Attiri: Coltivata principalmente nelle isole dell'Egeo, si trova in minori quantità anche nel nord della Grecia e nel Peloponneso. L'A.O. Rhodes (Rodi) si ottiene con quest'uva tagliata solitamente con uva Assyrtiko.
Debina: Varietà indigena di Zitsa, nell'Epiro, con la quale si producono le varietà sia ferma che frizzante dell'A.O. Zitsa. L'elevata altitudine dei vigneti trasmette freschezza e aromi fruttati ai vini prodotti con quest'uva.
Kakotrigis: Si trova esclusivamente sull'isola di Corfù.
Lagorthi: Un vigneto molto promettente, seppur coltivato in minima quantità, tipico del nord est del Peloponneso.
Malvazia: Coltivata in piccole quantità sull'isola di Paros. Durante il medio evo invece, il vino dolce prodotto con quest'uva veniva esportato in abbondanza da Creta. Il nome attuale venne imposto dai veneziani ai tempi delle Repubbliche Marinare, i quali cambiarono il nome delle città marittima di Monemvasia in Malvazia.

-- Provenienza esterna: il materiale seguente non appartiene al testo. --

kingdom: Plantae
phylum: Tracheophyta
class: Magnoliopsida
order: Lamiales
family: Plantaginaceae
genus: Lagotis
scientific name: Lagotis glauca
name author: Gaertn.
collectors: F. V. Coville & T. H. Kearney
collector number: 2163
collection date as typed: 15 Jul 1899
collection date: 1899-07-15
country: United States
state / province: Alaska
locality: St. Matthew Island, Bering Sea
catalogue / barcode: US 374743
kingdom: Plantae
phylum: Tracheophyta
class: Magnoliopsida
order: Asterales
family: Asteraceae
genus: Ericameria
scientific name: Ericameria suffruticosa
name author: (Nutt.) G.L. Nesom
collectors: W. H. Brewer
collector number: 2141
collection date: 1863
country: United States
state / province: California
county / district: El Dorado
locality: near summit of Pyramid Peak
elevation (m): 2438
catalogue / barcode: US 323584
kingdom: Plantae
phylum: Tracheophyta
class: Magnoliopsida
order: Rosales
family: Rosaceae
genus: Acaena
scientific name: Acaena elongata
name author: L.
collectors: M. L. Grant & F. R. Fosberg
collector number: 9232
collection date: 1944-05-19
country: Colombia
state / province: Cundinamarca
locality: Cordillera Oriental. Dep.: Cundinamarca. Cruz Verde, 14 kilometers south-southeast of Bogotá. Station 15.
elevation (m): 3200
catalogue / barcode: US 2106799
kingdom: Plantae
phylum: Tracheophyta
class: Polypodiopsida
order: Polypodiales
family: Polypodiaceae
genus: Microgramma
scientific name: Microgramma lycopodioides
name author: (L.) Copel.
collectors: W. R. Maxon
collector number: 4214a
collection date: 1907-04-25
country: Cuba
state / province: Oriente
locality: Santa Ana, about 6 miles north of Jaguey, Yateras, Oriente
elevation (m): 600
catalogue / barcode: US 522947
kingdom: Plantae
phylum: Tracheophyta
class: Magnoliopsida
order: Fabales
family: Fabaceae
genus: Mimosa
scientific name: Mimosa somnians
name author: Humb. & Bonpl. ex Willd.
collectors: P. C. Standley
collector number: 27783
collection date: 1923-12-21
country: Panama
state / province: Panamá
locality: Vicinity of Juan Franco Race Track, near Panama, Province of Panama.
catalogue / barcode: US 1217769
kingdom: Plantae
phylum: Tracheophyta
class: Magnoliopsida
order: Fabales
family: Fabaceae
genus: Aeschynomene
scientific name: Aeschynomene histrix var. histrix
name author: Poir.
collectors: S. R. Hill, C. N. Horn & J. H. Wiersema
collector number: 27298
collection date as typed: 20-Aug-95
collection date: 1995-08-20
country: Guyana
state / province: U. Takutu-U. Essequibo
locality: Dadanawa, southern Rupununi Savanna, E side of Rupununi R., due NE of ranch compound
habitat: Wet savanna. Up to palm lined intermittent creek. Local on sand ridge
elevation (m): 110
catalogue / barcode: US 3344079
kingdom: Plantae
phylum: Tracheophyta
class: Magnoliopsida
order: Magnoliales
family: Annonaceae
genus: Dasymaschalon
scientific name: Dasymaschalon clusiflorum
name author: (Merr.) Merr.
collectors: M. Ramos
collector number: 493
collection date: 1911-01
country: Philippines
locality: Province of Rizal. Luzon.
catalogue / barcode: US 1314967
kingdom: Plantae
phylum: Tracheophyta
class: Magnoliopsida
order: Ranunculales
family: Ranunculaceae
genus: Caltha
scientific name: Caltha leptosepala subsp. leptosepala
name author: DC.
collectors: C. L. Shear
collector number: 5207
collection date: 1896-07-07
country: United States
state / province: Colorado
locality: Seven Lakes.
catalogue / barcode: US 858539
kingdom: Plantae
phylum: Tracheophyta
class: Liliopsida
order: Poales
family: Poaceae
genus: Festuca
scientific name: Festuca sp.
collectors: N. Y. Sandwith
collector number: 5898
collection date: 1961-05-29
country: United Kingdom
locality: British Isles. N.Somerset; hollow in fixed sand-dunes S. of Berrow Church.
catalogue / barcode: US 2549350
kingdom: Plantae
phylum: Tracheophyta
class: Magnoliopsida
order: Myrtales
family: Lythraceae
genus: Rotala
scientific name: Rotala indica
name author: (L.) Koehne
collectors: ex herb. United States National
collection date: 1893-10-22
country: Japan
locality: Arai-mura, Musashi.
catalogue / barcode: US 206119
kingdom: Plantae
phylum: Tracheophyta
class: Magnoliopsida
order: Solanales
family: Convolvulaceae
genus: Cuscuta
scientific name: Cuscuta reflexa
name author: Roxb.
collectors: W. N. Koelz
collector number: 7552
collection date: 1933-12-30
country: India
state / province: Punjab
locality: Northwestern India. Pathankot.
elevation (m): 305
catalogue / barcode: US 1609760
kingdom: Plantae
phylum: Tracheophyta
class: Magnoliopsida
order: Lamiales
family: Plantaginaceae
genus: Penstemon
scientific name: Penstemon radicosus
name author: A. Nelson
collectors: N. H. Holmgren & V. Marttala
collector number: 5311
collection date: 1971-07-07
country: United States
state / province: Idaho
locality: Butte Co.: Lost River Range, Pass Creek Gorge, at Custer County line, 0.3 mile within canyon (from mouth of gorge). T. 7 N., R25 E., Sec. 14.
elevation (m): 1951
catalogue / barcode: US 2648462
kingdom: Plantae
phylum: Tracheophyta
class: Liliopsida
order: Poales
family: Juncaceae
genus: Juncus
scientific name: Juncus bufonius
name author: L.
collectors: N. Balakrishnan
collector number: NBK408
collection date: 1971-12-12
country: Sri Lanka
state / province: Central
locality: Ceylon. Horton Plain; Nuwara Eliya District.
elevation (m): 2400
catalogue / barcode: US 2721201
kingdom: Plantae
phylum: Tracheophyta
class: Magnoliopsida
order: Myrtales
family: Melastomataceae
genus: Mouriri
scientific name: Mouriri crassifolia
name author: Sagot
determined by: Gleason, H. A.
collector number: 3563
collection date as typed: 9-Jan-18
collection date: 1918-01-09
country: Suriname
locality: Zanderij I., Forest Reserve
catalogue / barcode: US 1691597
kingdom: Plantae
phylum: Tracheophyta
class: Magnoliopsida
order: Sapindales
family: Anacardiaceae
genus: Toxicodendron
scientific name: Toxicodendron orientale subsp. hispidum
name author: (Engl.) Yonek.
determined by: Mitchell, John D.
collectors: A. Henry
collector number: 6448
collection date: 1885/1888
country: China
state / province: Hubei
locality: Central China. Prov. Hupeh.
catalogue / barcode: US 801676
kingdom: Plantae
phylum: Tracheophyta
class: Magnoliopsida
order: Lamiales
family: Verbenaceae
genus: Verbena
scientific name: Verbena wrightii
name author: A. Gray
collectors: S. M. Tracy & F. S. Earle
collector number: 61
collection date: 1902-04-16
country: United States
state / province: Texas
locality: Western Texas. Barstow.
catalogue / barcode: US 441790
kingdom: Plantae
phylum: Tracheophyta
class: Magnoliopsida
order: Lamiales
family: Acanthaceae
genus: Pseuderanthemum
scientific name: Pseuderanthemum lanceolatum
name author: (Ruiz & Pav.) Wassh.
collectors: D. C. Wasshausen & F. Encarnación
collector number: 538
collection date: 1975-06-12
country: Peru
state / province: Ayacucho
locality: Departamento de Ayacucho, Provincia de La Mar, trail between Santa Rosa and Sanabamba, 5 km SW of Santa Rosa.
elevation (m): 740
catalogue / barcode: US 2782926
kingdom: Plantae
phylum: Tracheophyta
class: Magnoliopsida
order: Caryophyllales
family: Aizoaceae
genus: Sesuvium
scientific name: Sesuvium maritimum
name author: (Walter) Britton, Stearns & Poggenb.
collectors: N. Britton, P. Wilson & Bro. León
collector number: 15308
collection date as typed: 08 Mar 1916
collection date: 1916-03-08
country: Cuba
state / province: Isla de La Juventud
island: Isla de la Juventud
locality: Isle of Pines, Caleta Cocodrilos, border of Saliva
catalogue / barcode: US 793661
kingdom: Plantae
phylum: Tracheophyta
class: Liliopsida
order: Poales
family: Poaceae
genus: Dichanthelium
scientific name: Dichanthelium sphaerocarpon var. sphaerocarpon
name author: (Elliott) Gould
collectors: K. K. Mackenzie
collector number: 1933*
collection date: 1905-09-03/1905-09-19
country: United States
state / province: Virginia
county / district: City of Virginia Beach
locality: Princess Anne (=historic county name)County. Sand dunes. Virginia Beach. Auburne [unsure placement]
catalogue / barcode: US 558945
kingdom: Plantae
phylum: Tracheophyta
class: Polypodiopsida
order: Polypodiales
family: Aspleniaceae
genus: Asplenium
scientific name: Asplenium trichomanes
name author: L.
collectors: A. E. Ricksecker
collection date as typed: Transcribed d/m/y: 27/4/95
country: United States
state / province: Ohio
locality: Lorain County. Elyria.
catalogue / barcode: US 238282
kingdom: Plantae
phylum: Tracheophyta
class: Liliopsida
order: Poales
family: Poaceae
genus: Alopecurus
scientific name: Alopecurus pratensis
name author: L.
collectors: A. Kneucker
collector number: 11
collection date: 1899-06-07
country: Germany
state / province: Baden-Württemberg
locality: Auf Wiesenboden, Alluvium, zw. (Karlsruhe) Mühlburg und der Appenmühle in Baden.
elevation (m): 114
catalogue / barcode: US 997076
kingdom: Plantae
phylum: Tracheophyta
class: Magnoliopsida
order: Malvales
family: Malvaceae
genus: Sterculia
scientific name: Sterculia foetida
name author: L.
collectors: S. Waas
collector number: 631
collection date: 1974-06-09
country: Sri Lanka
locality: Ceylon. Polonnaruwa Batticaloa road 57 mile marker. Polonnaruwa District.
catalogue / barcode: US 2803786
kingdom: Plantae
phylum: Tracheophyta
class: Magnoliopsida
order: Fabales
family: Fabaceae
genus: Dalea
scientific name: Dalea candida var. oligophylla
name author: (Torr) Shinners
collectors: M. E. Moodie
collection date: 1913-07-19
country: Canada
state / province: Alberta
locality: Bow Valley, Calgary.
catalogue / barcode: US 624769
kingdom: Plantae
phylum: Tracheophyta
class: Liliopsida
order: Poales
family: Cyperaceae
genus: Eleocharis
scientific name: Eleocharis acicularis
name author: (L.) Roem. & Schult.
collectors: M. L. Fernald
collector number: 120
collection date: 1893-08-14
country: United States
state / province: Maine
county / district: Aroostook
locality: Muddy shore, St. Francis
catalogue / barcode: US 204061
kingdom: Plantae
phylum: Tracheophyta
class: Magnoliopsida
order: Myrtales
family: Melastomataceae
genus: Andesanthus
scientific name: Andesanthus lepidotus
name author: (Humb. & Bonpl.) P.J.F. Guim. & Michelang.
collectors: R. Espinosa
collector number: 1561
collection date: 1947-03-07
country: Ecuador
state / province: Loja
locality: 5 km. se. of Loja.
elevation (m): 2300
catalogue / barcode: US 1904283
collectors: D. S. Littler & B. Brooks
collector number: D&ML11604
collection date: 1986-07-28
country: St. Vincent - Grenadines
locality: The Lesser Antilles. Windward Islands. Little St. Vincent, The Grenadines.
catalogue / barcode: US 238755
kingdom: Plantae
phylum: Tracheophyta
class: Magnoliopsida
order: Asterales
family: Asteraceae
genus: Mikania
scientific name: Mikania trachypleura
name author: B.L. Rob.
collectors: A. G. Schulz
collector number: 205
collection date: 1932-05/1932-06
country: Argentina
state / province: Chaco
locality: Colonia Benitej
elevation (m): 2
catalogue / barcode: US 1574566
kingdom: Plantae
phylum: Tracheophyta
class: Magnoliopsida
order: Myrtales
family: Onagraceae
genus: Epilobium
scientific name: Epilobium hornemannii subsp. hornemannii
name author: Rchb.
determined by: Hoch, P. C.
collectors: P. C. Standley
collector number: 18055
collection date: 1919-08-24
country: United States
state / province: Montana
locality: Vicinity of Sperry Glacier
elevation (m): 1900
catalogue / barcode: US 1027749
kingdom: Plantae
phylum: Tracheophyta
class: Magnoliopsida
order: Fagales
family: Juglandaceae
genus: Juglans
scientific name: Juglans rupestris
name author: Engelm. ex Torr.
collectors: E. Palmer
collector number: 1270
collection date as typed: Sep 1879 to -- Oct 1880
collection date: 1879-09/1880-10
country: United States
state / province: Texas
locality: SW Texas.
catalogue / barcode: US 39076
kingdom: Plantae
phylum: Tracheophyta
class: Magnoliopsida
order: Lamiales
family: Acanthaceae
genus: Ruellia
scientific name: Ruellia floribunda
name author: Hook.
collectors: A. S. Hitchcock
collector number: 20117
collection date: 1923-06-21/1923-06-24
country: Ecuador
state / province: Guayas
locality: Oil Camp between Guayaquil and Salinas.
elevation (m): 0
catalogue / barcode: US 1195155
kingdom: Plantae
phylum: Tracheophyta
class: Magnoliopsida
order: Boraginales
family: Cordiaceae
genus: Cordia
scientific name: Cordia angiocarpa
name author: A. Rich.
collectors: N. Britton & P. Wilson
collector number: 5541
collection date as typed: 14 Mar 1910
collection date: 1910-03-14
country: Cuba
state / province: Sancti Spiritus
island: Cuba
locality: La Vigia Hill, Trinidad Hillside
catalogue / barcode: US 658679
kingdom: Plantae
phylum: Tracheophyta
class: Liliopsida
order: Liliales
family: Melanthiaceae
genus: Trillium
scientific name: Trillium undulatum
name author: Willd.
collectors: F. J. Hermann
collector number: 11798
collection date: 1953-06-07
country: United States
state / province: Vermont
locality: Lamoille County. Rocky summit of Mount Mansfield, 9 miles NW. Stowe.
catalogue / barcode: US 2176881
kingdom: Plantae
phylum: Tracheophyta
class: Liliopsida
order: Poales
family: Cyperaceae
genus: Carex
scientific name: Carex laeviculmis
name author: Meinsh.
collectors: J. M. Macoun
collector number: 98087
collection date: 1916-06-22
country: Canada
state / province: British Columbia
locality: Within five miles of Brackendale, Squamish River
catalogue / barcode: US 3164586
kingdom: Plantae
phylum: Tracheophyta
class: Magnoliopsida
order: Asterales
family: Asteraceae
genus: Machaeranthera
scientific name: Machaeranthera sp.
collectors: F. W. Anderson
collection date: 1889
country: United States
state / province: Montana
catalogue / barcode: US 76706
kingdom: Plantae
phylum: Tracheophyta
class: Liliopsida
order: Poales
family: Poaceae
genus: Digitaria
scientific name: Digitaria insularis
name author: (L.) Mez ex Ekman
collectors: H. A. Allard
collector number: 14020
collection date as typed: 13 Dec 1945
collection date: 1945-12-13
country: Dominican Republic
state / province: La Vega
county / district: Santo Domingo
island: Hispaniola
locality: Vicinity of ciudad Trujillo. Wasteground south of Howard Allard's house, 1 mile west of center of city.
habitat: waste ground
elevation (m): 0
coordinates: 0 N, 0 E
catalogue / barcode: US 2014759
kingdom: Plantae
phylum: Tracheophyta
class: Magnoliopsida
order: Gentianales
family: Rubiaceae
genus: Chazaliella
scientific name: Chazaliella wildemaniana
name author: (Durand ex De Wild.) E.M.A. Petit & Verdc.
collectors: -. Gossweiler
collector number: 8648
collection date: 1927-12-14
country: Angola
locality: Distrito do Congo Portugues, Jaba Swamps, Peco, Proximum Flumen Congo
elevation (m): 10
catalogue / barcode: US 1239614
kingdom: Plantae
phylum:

Moshofilero: Usata per produrre vini "Blanc de Gris" a causa del colore rosato dell'acino. La controparte tedesca di questo vitigno è il Gerwutztraminer. Quest'uva raffinata cresce ad altitudine elevata nella parte centrale del Peloponneso. L'A.O. Mantinia ha un distinto bouquet fruttato ed ha elevata acidità.
Muscat: Questi vini, prodotti in una varietà di stili che vanno dal secco al vino da dessert, ritengono un pronunciato aroma reminiscente dell'uva. Coltivata a Cefalonia, Rodi, Samos e Patra – viene usata in uno degli A.O. prodotti in queste zone.
Robola: Uva caratterizzata da un ricco aroma. Coltivata principalmente sull'isola di Cefalonia, è una delle uve da vino più costose prodotte in Grecia.
Roditis: Vigneto coltivato abbondantemente in tutta la Grecia. La pelle degli acini può essere bianca oppure rosso pallido e viene usata negli A.O. Patra and Anhialos. La qualità del Roditis aumenta con l'altitudine alla quale viene coltivata.
Savatiano: A causa del tipico sapore scipido, quest'uva costituisce la base tradizionale del famoso vino resinato Retsina. In anni recenti però, sono stati introdotti drammatici cambiamenti nella vinificazione di quest'uva, principalmente grazie al l'applicazione di tecnologie enologiche moderne. Vitigno più coltivato in Attica e Euboea, rappresenta il 15% della produzione totale di uva per vino coltivata in Grecia.
Sideritis: Vitigno coltivato nei pressi di Patra, nel nord del Peloponneso.
Tsaoussi: Questa uva viene coltivata nell'isola di Cefalonia e usata in tagli con uva Robola.
Vertzami: Una varietà secondaria coltivata principalmente a Lefkada.
Vidiano: Vitigno cretese che da miglior risultati quando coltivato ad alta quota.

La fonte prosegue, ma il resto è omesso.